**Selected passage:**
··········
Our next question comes from Brian Corales with Howard Weil.

Charles B. Stanley

Brian? I think Brian is not there. Operator, can we go to David.

[Technical Difficulty]

Brian M. Corales - Howard Weil Incorporated, Research Division

Okay, sorry about that. To follow up on the Uinta, are you all testing these other zones in the near-term? Or is it just potential down the road?

Charles B. Stanley

We may test 1 in the near future, the Blackhawk would be the next one that we would test. They're similar. We can see them -- as is noted on the slide that we included in the deck, we can see them contributing production in vertical wells. So we know that they are gas-charged and valid targets. Our focus to date has been on trying to figure out how to drill and complete in 1, and we figured we can do that, that knowledge should be transferable to the other intervals.

Brian M. Corales - Howard Weil Incorporated, Research Division

Okay, and then, just switching tunes to the Permian. What are your thoughts on one, adding acreage on the future horizontal wells? I mean, I guess we've seen the neighboring wells, some better rates. Are you all doing anything differently on the completion side, on the next few horizontal well that you all plan?

Charles B. Stanley

We're continuing to, obviously, study the completion designs that others are using. And we're working on our as well. I think our Wolfcamp B IP was comparable to some recently reported rates around us. A lot of the well performances is directly impacted by the fluid volumes that you pump and obviously it takes longer to clean these wells up. These wells don't hit peak rates for 30 days or more in some instances. So we're continuing to tweak that as we go forward. And also, I would point out that this first well was a 75-foot lateral -- 7,500-foot lateral. So you want to make sure as you're comparing offset well results that you're comparing apples-to-apples. Because some of the offset wells are 10,000-foot laterals.
··········
**Given information:**
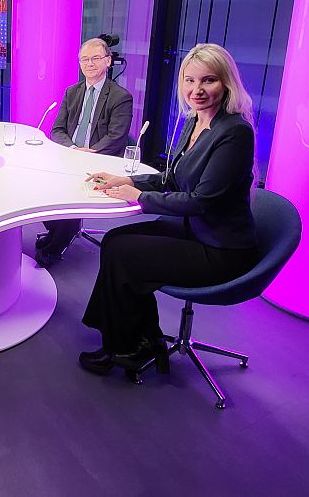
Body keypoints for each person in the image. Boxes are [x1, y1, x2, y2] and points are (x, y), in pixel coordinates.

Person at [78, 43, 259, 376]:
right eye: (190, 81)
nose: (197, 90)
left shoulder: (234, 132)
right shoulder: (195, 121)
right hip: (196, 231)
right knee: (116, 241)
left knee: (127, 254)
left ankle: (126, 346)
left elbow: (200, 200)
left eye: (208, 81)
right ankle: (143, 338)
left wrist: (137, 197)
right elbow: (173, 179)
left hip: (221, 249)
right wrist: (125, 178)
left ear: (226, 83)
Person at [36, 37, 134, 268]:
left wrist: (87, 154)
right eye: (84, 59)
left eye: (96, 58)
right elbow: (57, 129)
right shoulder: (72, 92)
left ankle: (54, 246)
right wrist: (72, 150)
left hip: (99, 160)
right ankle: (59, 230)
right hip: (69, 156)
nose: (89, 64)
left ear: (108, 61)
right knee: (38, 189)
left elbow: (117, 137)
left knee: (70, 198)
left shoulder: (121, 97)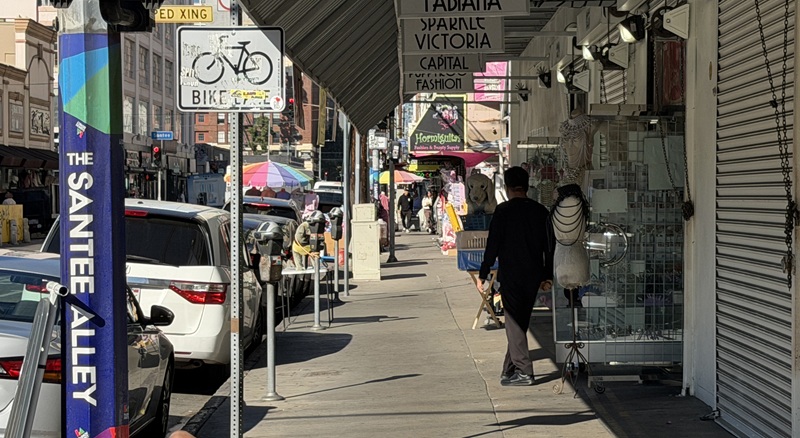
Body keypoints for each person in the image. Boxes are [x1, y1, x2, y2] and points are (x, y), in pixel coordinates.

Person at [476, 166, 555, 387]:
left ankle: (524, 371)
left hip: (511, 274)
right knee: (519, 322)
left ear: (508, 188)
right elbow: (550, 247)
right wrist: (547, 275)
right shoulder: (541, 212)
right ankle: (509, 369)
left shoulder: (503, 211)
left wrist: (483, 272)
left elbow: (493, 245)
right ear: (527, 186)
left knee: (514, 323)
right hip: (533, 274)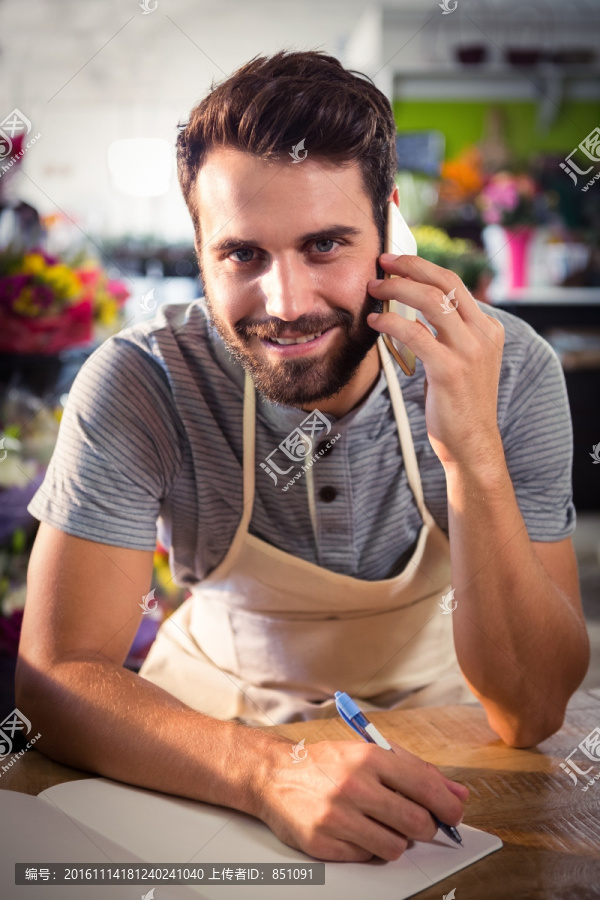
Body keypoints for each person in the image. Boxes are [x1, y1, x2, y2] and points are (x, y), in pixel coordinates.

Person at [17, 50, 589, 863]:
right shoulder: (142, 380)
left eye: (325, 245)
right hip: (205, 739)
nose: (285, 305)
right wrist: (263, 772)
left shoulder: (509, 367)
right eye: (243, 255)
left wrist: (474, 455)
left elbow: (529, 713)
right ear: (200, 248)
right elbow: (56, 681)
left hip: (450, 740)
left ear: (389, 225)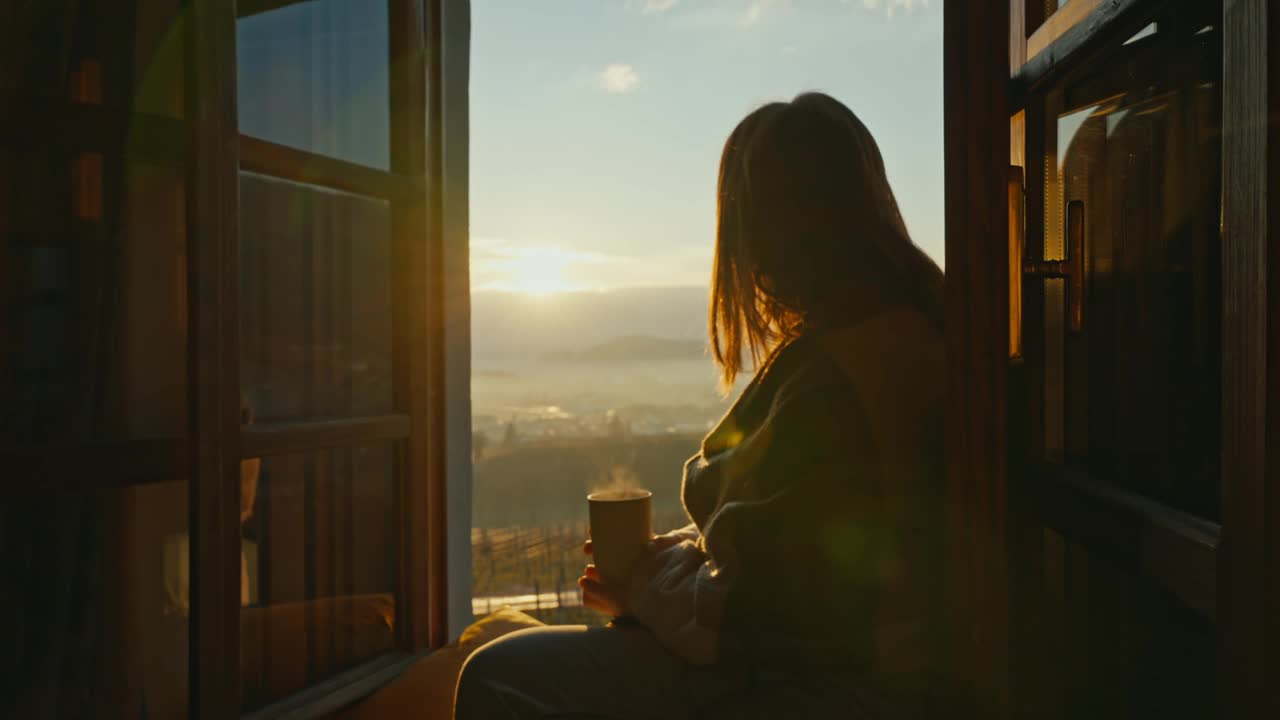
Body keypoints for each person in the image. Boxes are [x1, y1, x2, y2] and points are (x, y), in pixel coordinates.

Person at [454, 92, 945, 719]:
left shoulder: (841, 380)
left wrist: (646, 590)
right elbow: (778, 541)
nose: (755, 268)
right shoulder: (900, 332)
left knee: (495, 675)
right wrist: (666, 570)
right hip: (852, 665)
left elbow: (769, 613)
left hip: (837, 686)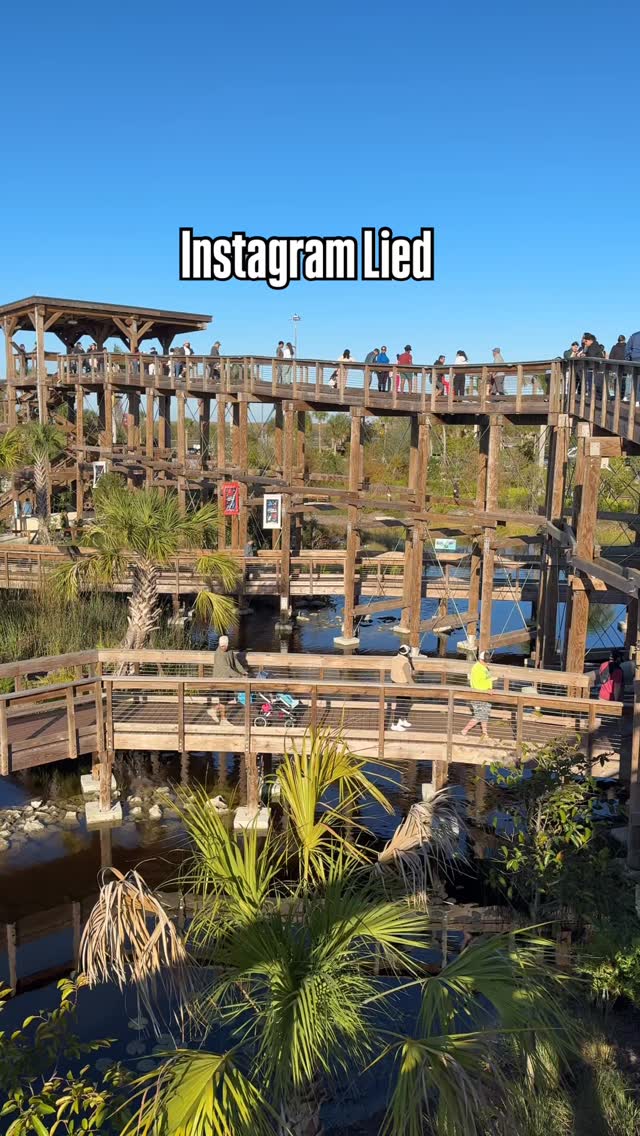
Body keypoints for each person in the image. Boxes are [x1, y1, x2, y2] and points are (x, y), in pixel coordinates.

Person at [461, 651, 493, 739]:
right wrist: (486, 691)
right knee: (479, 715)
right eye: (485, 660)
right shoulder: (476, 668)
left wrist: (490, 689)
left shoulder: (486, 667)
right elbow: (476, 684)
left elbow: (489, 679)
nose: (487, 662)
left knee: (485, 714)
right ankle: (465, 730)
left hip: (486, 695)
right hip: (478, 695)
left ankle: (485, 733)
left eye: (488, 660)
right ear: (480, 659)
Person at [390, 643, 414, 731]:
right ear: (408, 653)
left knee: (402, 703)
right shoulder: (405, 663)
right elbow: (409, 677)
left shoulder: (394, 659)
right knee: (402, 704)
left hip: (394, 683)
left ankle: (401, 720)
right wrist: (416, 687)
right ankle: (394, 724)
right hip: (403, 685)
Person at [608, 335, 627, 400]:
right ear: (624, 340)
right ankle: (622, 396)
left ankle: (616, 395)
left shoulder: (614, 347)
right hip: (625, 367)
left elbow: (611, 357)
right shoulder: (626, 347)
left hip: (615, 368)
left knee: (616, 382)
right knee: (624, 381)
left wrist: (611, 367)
··········
**What to work on:**
Copy out the part of the call transcript above word for word. Start at the words "Okay, sorry about" and stop after "the other intervals.".

**Solution for this problem:**
Okay, sorry about that. To follow up on the Uinta, are you all testing these other zones in the near-term? Or is it just potential down the road?

Charles B. Stanley

We may test 1 in the near future, the Blackhawk would be the next one that we would test. They're similar. We can see them -- as is noted on the slide that we included in the deck, we can see them contributing production in vertical wells. So we know that they are gas-charged and valid targets. Our focus to date has been on trying to figure out how to drill and complete in 1, and we figured we can do that, that knowledge should be transferable to the other intervals.